Before I chose to serve a mission, I really wanted to go. So I just decided that if it was wrong, God would stop me, but it was all systems go until then! And nothing stopped me. And it felt right. And it worked out. And here I am. :)
https://www.lds.org/general-conference/watch/2014/04?lang=eng&vid=3439077335001&cid=7
I have like fifteen minutes to finish this... why is p-day time so short!
 
Anyways confrence was incredible. I absolutely loved it. I felt so much spiritual power from each talk, and really know that each and every apostle is one of the Savior's apostles. I know President Monson is God's prophet. We missed the second hour of the Saturday morning session, but that's okay, because we'll watch it soon! And I know we were blessed for being obedient, because we found a new investigator during that time.
 
One of my favorite thoughts from confrence was in Elder Perry's talk.
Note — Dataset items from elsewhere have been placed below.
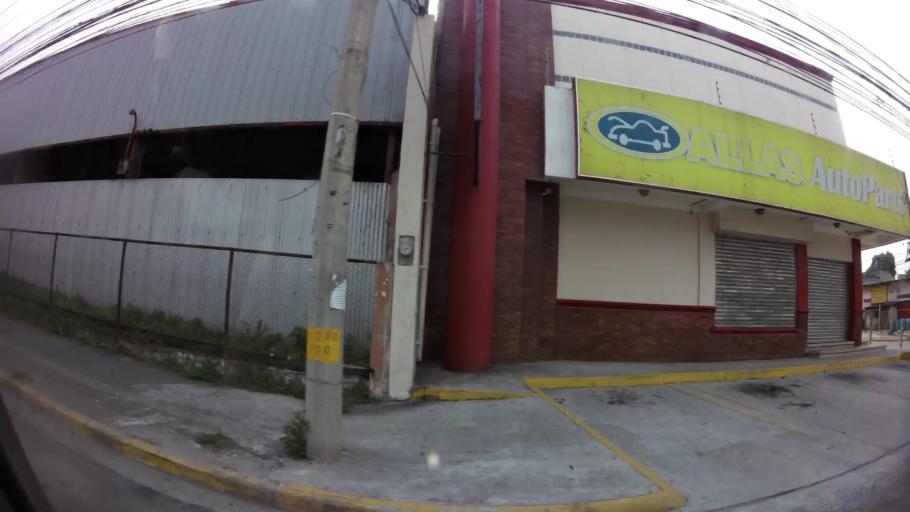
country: HN
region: Cortes
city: San Pedro Sula
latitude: 15.4936
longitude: -88.0259
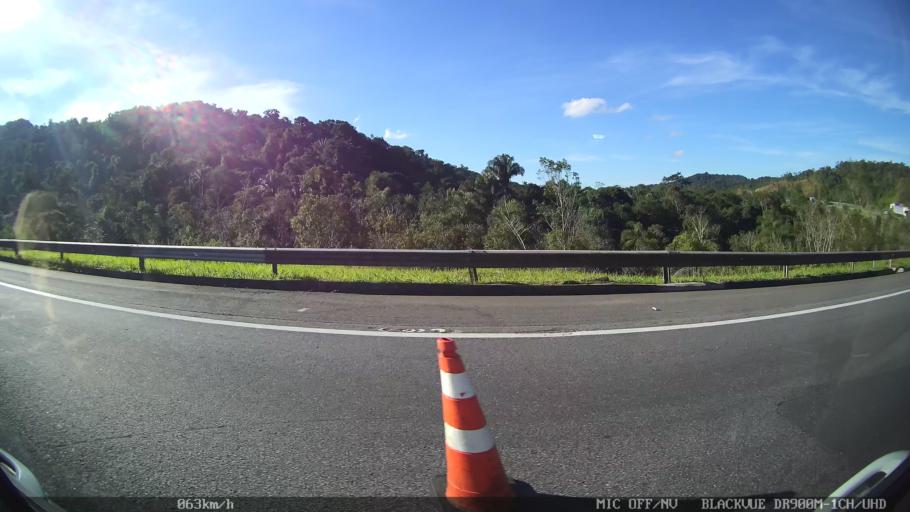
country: BR
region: Parana
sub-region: Antonina
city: Antonina
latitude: -25.0973
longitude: -48.6595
He said that we should be willing to change the course of our entire life by even the slightest "tug of the Master." I took that to heart and already had the chance to apply that last night. We felt a slight tug to a street I usually avoid. So we went. It was one of the first times in a long time that I've almost cried during finding time. I was so sad for those people that would not listen and did not understand. It was really hard. And it's a long street. But we did it. And then we discovered a small street of about 18 houses that I had never seen before. (And I've been here for over six months!!!!! That's crazy!) We didn't get the chance to talk to a lot of people (because of Dennis :)), but found 3 awesome new investigators in five houses. Miracles come after faith. And faith is shown by obedience.
 
Love you all! Elder Ballard told us to all have copies of Preach My Gospel! So have them and study them!
 
Sister Thomson
 
PS. Sorry if I didn't write you individually yet, I have less than five min left so sorry!
PPS. Sister Reed=awesome. That's all.